Lawrence Berkeley Lab was founded in 1931 and despite becoming a federal lab in 1942, it retains close ties to the university. Among the lab’s 1250 scientists and engineers, 241 are members of the UC Berkeley faculty. Additionally the lab employs 447 graduate students and 67 undergraduates, said Lab spokesperson Ron Kolb said. 

“A lot of what makes the lab work so well is the coordination with UC,” said Staff Scientist Robert Clear. “Bringing in [the University of] Texas could break that special relationship and that would hurt tremendously.” 

Although UC’s contract to run LBNL expires in January, the legislation allows the Department of Energy to delay bidding for up to two years, and UC advisors expect the competition for Berkeley Lab to follow those of Livermore and Los Alamos whose contracts expire in September, 2005. 

The UC Board of Regents will make the final call on whether it will bid for all three labs, Harrington said, based in part on the university’s financial resources and an electronic vote by the Academic Senate scheduled for May. 

Academic Senate Vice Chair George Blumenthal is conducting the poll and said the tough call will be what to do with Livermore and Los Alamos.  

“Everyone wants Berkeley to stay with UC, but there are many questions on the other two.” Some faculty members, he said, have expressed concern that with the mission of Livermore and, especially, Los Alamos shifting towards design and manufacture of next-generation nuclear weapons, it was time for the university to relinquish control. Berkeley lab does not perform weapons research. 

Blumenthal said he hoped that unlike previous polls taken in 1990 and 1996, which most professors skipped, the May vote will accurately reflect the will of the 13,000 member faculty. 

“The Board of Regents stakes its reputation on the prestige of its faculty,” he said. “If the faculty are opposed to bidding to retain the labs, the Regents should know about it and the Department of Energy should know about it.” 

Future UC management of Livermore and Los Alamos will likely include a corporate partner to handle financial management, Koonin said. 

Los Alamos has been plagued by scandal in recent years, which led to the dismissal of the lab director and 18 other officials, and just last week lab officials acknowledged that they had lost 10 disks with classified data.
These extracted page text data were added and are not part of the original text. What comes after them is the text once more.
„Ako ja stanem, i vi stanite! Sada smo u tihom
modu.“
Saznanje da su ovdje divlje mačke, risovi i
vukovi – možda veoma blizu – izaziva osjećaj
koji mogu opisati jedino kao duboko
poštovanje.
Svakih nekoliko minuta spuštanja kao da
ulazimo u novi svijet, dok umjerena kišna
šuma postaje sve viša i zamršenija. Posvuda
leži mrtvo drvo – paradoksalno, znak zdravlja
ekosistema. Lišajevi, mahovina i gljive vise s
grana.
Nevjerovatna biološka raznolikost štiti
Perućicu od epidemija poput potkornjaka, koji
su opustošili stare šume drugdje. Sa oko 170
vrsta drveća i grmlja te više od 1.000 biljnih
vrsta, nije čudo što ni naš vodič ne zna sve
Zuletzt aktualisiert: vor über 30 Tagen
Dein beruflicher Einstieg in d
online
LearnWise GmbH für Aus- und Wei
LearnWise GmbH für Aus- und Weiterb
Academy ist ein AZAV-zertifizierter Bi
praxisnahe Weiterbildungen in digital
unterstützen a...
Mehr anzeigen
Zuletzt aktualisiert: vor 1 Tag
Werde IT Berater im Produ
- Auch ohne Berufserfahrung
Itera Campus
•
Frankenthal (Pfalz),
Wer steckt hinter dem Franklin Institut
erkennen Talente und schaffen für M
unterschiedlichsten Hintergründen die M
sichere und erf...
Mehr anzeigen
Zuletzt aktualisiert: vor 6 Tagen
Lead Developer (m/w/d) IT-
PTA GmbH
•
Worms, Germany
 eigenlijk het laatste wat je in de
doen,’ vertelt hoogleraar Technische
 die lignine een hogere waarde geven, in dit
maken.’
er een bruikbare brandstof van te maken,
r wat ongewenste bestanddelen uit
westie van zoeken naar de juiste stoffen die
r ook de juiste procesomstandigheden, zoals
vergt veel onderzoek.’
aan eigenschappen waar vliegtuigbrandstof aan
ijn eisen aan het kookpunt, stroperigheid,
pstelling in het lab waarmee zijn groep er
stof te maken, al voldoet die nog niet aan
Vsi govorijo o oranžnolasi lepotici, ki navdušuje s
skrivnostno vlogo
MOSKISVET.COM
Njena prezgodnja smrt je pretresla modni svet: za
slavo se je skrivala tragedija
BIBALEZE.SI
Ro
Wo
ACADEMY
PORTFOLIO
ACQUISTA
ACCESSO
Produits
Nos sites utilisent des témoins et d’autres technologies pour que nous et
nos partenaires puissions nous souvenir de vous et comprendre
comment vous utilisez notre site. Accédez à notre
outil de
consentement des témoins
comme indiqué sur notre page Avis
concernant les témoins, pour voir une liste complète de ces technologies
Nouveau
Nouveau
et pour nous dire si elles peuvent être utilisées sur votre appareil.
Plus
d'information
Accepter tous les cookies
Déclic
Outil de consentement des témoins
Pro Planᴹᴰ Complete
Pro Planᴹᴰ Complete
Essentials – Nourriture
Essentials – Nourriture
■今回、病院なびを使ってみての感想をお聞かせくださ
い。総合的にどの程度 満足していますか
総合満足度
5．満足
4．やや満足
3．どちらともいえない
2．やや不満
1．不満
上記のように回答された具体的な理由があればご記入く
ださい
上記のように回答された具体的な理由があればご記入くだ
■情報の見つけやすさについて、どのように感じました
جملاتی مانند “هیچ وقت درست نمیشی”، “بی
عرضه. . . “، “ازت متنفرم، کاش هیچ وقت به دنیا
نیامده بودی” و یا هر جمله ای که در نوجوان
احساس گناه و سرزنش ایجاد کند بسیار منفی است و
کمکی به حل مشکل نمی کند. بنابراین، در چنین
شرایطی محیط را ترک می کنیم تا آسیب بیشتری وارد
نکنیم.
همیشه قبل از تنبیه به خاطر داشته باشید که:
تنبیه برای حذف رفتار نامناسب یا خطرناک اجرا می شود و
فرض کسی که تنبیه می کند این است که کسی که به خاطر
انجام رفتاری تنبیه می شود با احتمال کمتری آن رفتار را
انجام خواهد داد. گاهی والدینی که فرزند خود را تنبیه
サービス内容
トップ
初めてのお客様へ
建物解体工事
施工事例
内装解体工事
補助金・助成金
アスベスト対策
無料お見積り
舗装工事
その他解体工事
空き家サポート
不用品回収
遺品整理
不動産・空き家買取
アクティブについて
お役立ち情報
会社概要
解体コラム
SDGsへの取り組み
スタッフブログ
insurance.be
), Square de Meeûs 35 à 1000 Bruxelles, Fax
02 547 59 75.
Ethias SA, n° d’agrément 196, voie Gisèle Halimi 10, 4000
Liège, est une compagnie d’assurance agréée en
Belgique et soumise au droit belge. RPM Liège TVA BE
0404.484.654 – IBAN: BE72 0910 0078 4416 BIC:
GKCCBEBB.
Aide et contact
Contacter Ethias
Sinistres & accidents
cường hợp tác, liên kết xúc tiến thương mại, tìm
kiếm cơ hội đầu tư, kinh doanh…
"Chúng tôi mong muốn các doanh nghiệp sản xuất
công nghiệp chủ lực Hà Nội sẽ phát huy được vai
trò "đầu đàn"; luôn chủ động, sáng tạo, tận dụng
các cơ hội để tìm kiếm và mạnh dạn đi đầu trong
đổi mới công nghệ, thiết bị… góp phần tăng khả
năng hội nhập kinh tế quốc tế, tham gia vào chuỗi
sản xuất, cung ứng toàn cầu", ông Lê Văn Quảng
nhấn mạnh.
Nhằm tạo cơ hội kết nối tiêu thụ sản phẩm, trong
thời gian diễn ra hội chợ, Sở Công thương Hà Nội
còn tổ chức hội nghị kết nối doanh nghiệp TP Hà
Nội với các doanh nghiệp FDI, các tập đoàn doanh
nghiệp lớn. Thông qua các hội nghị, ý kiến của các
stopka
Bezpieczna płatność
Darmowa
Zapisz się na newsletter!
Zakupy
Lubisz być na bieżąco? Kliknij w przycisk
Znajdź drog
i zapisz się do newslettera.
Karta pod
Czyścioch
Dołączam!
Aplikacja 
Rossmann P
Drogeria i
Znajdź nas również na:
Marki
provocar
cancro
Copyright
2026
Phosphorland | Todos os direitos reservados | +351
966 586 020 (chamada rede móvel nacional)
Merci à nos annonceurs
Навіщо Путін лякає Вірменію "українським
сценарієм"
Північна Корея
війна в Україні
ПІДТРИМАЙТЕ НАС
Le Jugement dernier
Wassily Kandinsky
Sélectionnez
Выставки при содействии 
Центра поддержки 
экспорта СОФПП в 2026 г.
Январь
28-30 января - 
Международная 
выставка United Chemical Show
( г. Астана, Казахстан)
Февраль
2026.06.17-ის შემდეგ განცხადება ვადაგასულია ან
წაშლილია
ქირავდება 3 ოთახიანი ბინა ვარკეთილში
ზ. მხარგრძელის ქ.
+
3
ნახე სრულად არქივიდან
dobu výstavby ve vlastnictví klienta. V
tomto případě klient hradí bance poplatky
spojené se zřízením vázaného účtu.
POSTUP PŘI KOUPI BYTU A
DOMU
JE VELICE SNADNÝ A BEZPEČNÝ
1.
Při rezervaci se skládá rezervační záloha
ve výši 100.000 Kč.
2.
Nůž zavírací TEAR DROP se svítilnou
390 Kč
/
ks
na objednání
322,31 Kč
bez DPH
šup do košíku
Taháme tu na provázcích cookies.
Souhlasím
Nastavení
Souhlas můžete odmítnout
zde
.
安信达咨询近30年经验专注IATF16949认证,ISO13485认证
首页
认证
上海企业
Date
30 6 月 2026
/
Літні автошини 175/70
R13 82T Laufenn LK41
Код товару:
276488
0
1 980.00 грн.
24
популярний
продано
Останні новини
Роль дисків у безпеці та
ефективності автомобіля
In October, LBNL suspended its chief financial officer after an audit uncovered faulty bookkeeping practices, but found no sign of fraud. 

The Department of Energy has awarded two of their last three lab management contracts to university-corporate partnerships, but Koonin said that since Berkeley lab is so different from the weapons labs, “it was not obvious that UC would need or want corporate partners.” 

Kolb didn’t expect major staff turnover in the event UC lost control of Berkeley lab, but feared that transferring retirement benefits could be tricky. 

Asked if the government might just move the whole operation out of Berkeley, Koonin replied that the lab is “so closely tied to the expertise of Berkeley faculty and has such a huge physical plant, I don’t see how the government could pick it up and move it elsewhere.”